So I've been feeling a bit discouraged lately. I'm doing everything I can to still make milk for Noah, and have to supplement him probably around 14oz a day with formula. I hate doing that. I hate how formula makes him have tummy trouble & fussy compared to how happy he is on breastmilk. When I pump and pump and pump all week to make enough for a day with almost no formula, Noah is a completely different baby. I just wish I had enough milk for him to have only breastmilk.

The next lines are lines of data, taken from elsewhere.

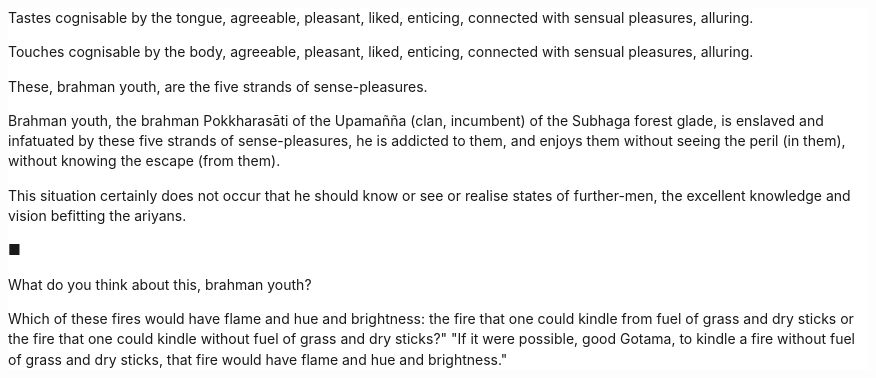  Tastes cognisable by the tongue,
 agreeable,
 pleasant,
 liked,
 enticing,
 connected with sensual pleasures,
 alluring.

 Touches cognisable by the body,
 agreeable,
 pleasant,
 liked,
 enticing,
 connected with sensual pleasures,
 alluring.

 These, brahman youth, are the five strands of sense-pleasures.

 Brahman youth, the brahman Pokkharasāti
 of the Upamañña (clan, incumbent)
 of the Subhaga forest glade,
 is enslaved
 and infatuated
 by these five strands of sense-pleasures,
 he is addicted to them,
 and enjoys them
 without seeing the peril (in them),
 without knowing the escape (from them).

 This situation certainly does not occur
 that he should know
 or see
 or realise
 states of further-men,
 the excellent knowledge and vision
 befitting the ariyans.

 ■

 What do you think about this, brahman youth?

 Which of these fires
 would have flame
 and hue
 and brightness:
 the fire that one could kindle
 from fuel of grass and dry sticks
 or the fire that one could kindle
 without fuel of grass and dry sticks?"
 "If it were possible, good Gotama,
 to kindle a fire
 without fuel of grass and dry sticks,
 that fire would have flame
 and hue
 and brightness."
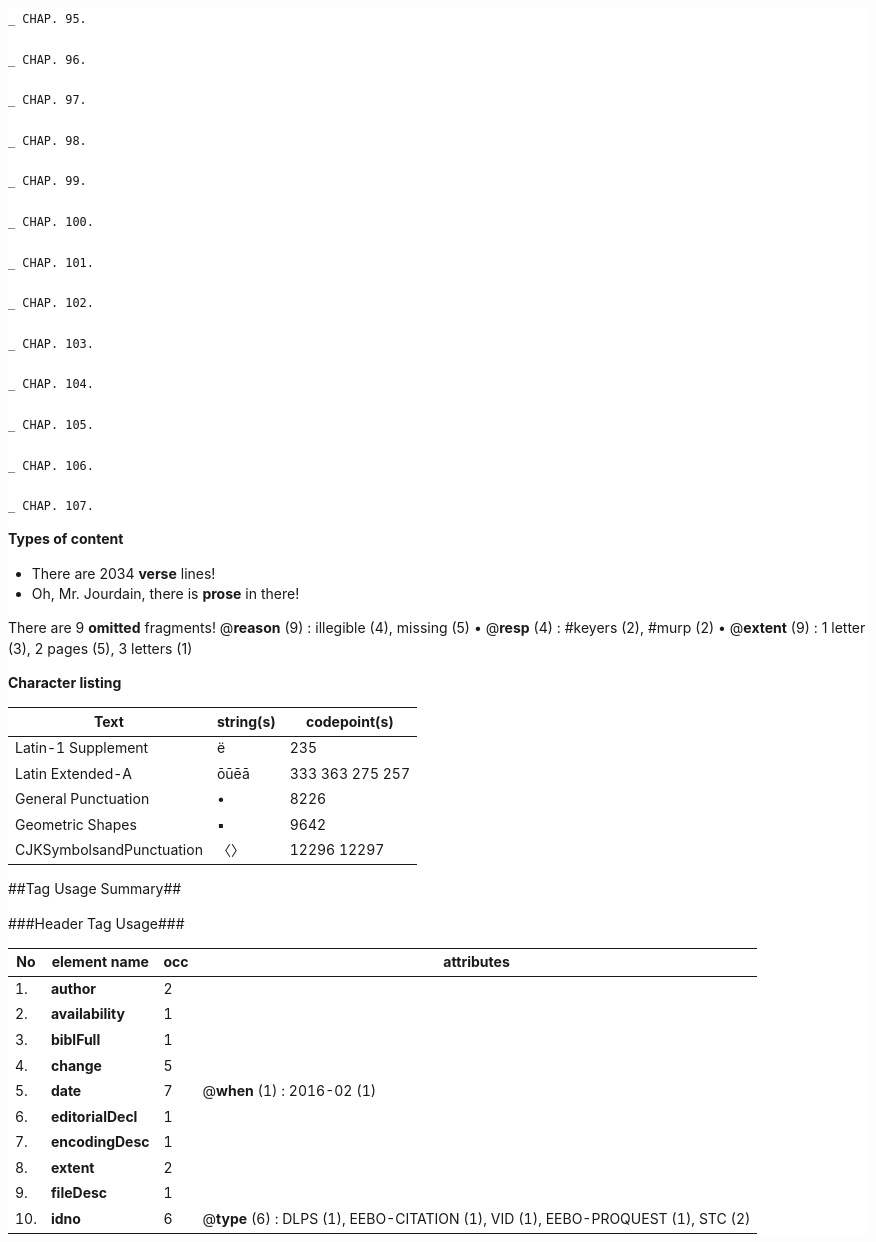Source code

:     _ CHAP. 95.

    _ CHAP. 96.

    _ CHAP. 97.

    _ CHAP. 98.

    _ CHAP. 99.

    _ CHAP. 100.

    _ CHAP. 101.

    _ CHAP. 102.

    _ CHAP. 103.

    _ CHAP. 104.

    _ CHAP. 105.

    _ CHAP. 106.

    _ CHAP. 107.

**Types of content**

  * There are 2034 **verse** lines!
  * Oh, Mr. Jourdain, there is **prose** in there!

There are 9 **omitted** fragments! 
 @__reason__ (9) : illegible (4), missing (5)  •  @__resp__ (4) : #keyers (2), #murp (2)  •  @__extent__ (9) : 1 letter (3), 2 pages (5), 3 letters (1)

**Character listing**


|Text|string(s)|codepoint(s)|
|---|---|---|
|Latin-1 Supplement|ë|235|
|Latin Extended-A|ōūēā|333 363 275 257|
|General Punctuation|•|8226|
|Geometric Shapes|▪|9642|
|CJKSymbolsandPunctuation|〈〉|12296 12297|

##Tag Usage Summary##

###Header Tag Usage###

|No|element name|occ|attributes|
|---|---|---|---|
|1.|__author__|2||
|2.|__availability__|1||
|3.|__biblFull__|1||
|4.|__change__|5||
|5.|__date__|7| @__when__ (1) : 2016-02 (1)|
|6.|__editorialDecl__|1||
|7.|__encodingDesc__|1||
|8.|__extent__|2||
|9.|__fileDesc__|1||
|10.|__idno__|6| @__type__ (6) : DLPS (1), EEBO-CITATION (1), VID (1), EEBO-PROQUEST (1), STC (2)|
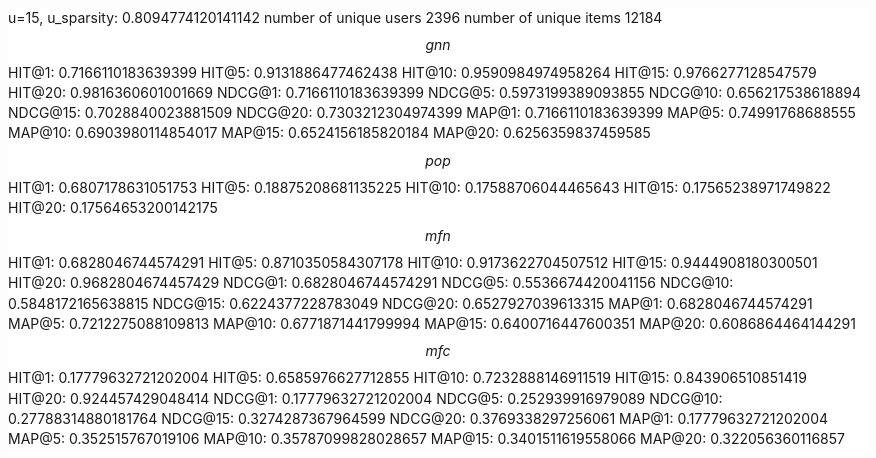 u=15, u_sparsity: 0.8094774120141142
number of unique users 2396
number of unique items 12184
$$$$$$ gnn $$$$$$
HIT@1: 0.7166110183639399
HIT@5: 0.9131886477462438
HIT@10: 0.9590984974958264
HIT@15: 0.9766277128547579
HIT@20: 0.9816360601001669
NDCG@1: 0.7166110183639399
NDCG@5: 0.5973199389093855
NDCG@10: 0.656217538618894
NDCG@15: 0.7028840023881509
NDCG@20: 0.7303212304974399
MAP@1: 0.7166110183639399
MAP@5: 0.74991768688555
MAP@10: 0.6903980114854017
MAP@15: 0.6524156185820184
MAP@20: 0.6256359837459585
$$$$$$ pop $$$$$$
HIT@1: 0.6807178631051753
HIT@5: 0.18875208681135225
HIT@10: 0.17588706044465643
HIT@15: 0.17565238971749822
HIT@20: 0.17564653200142175
$$$$$$ mfn $$$$$$
HIT@1: 0.6828046744574291
HIT@5: 0.8710350584307178
HIT@10: 0.9173622704507512
HIT@15: 0.9444908180300501
HIT@20: 0.9682804674457429
NDCG@1: 0.6828046744574291
NDCG@5: 0.5536674420041156
NDCG@10: 0.5848172165638815
NDCG@15: 0.6224377228783049
NDCG@20: 0.6527927039613315
MAP@1: 0.6828046744574291
MAP@5: 0.7212275088109813
MAP@10: 0.6771871441799994
MAP@15: 0.6400716447600351
MAP@20: 0.6086864464144291
$$$$$$ mfc $$$$$$
HIT@1: 0.17779632721202004
HIT@5: 0.6585976627712855
HIT@10: 0.7232888146911519
HIT@15: 0.843906510851419
HIT@20: 0.924457429048414
NDCG@1: 0.17779632721202004
NDCG@5: 0.252939916979089
NDCG@10: 0.27788314880181764
NDCG@15: 0.3274287367964599
NDCG@20: 0.3769338297256061
MAP@1: 0.17779632721202004
MAP@5: 0.352515767019106
MAP@10: 0.35787099828028657
MAP@15: 0.3401511619558066
MAP@20: 0.322056360116857

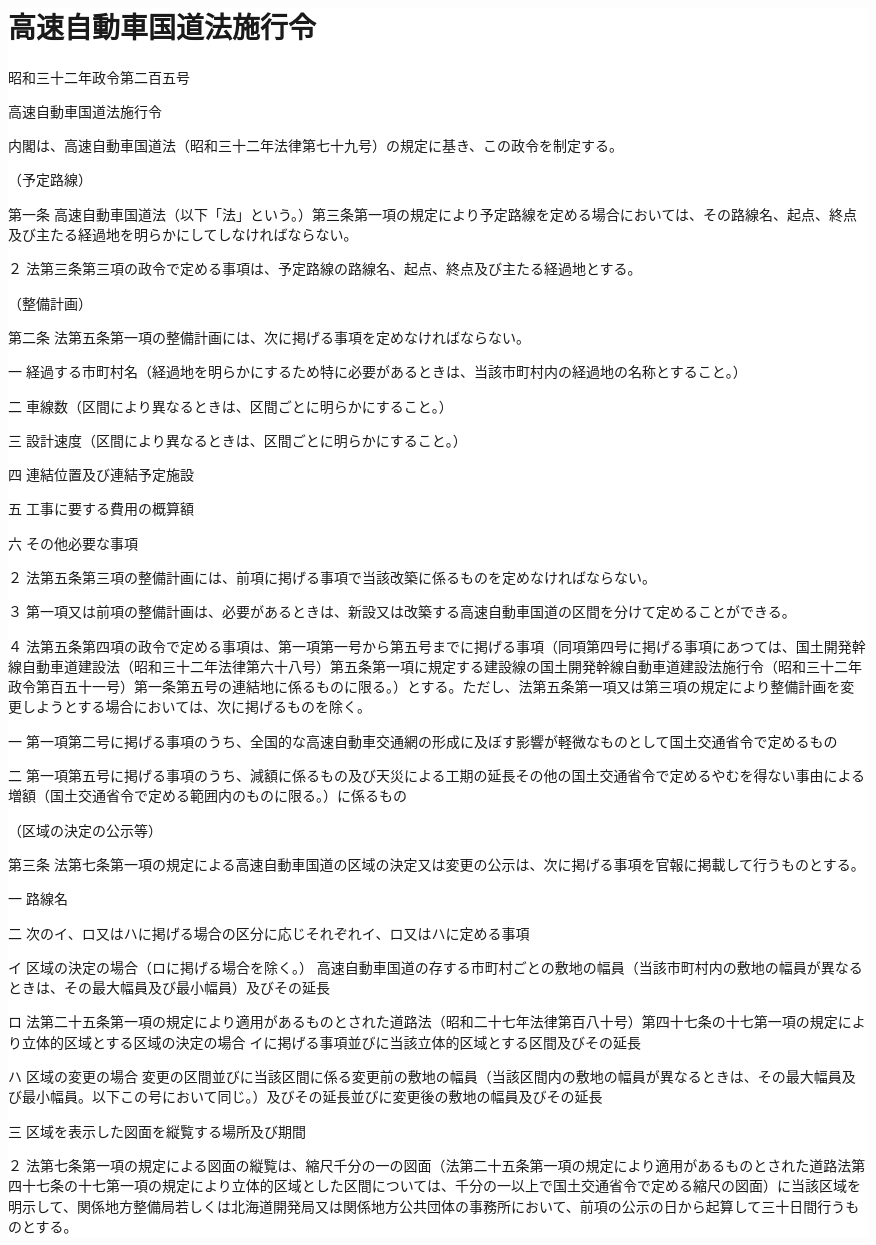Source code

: # 高速自動車国道法施行令

昭和三十二年政令第二百五号

高速自動車国道法施行令

内閣は、高速自動車国道法（昭和三十二年法律第七十九号）の規定に基き、この政令を制定する。

（予定路線）

第一条 高速自動車国道法（以下「法」という。）第三条第一項の規定により予定路線を定める場合においては、その路線名、起点、終点及び主たる経過地を明らかにしてしなければならない。

２ 法第三条第三項の政令で定める事項は、予定路線の路線名、起点、終点及び主たる経過地とする。

（整備計画）

第二条 法第五条第一項の整備計画には、次に掲げる事項を定めなければならない。

一 経過する市町村名（経過地を明らかにするため特に必要があるときは、当該市町村内の経過地の名称とすること。）

二 車線数（区間により異なるときは、区間ごとに明らかにすること。）

三 設計速度（区間により異なるときは、区間ごとに明らかにすること。）

四 連結位置及び連結予定施設

五 工事に要する費用の概算額

六 その他必要な事項

２ 法第五条第三項の整備計画には、前項に掲げる事項で当該改築に係るものを定めなければならない。

３ 第一項又は前項の整備計画は、必要があるときは、新設又は改築する高速自動車国道の区間を分けて定めることができる。

４ 法第五条第四項の政令で定める事項は、第一項第一号から第五号までに掲げる事項（同項第四号に掲げる事項にあつては、国土開発幹線自動車道建設法（昭和三十二年法律第六十八号）第五条第一項に規定する建設線の国土開発幹線自動車道建設法施行令（昭和三十二年政令第百五十一号）第一条第五号の連結地に係るものに限る。）とする。ただし、法第五条第一項又は第三項の規定により整備計画を変更しようとする場合においては、次に掲げるものを除く。

一 第一項第二号に掲げる事項のうち、全国的な高速自動車交通網の形成に及ぼす影響が軽微なものとして国土交通省令で定めるもの

二 第一項第五号に掲げる事項のうち、減額に係るもの及び天災による工期の延長その他の国土交通省令で定めるやむを得ない事由による増額（国土交通省令で定める範囲内のものに限る。）に係るもの

（区域の決定の公示等）

第三条 法第七条第一項の規定による高速自動車国道の区域の決定又は変更の公示は、次に掲げる事項を官報に掲載して行うものとする。

一 路線名

二 次のイ、ロ又はハに掲げる場合の区分に応じそれぞれイ、ロ又はハに定める事項

イ 区域の決定の場合（ロに掲げる場合を除く。） 高速自動車国道の存する市町村ごとの敷地の幅員（当該市町村内の敷地の幅員が異なるときは、その最大幅員及び最小幅員）及びその延長

ロ 法第二十五条第一項の規定により適用があるものとされた道路法（昭和二十七年法律第百八十号）第四十七条の十七第一項の規定により立体的区域とする区域の決定の場合 イに掲げる事項並びに当該立体的区域とする区間及びその延長

ハ 区域の変更の場合 変更の区間並びに当該区間に係る変更前の敷地の幅員（当該区間内の敷地の幅員が異なるときは、その最大幅員及び最小幅員。以下この号において同じ。）及びその延長並びに変更後の敷地の幅員及びその延長

三 区域を表示した図面を縦覧する場所及び期間

２ 法第七条第一項の規定による図面の縦覧は、縮尺千分の一の図面（法第二十五条第一項の規定により適用があるものとされた道路法第四十七条の十七第一項の規定により立体的区域とした区間については、千分の一以上で国土交通省令で定める縮尺の図面）に当該区域を明示して、関係地方整備局若しくは北海道開発局又は関係地方公共団体の事務所において、前項の公示の日から起算して三十日間行うものとする。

He'll be 6 months old on Friday, so we'll be starting solids soon, and I'm hoping that will replace some of the formula he drinks, but I know it won't be entirely.
I am discouraged that I've only been able to get 1 milk donor match that has been successful. I LOVE what Eats on Feets is doing and stands for, but I'm getting kinda upset that we haven't found more than a day or twos worth of milk for my baby boy. There are just no milky mamas around here I guess, so I gotta keep sucking it up that Noah's going to keep getting formula. I despise seeing those Good Start cans around from WIC. I wish they didn't have the contract with Nestle--which makes giving Noah formula even worse than if they still had the contract with Similac or someone else. I can't afford to ship milk like some people on there can, so free formula is our only alternative. Ugh!
I guess I'm just trying not to give up on finding a match, but at the same time, trying to come to terms that it's not likely we'll find one in the next few months if we haven't in the past 3!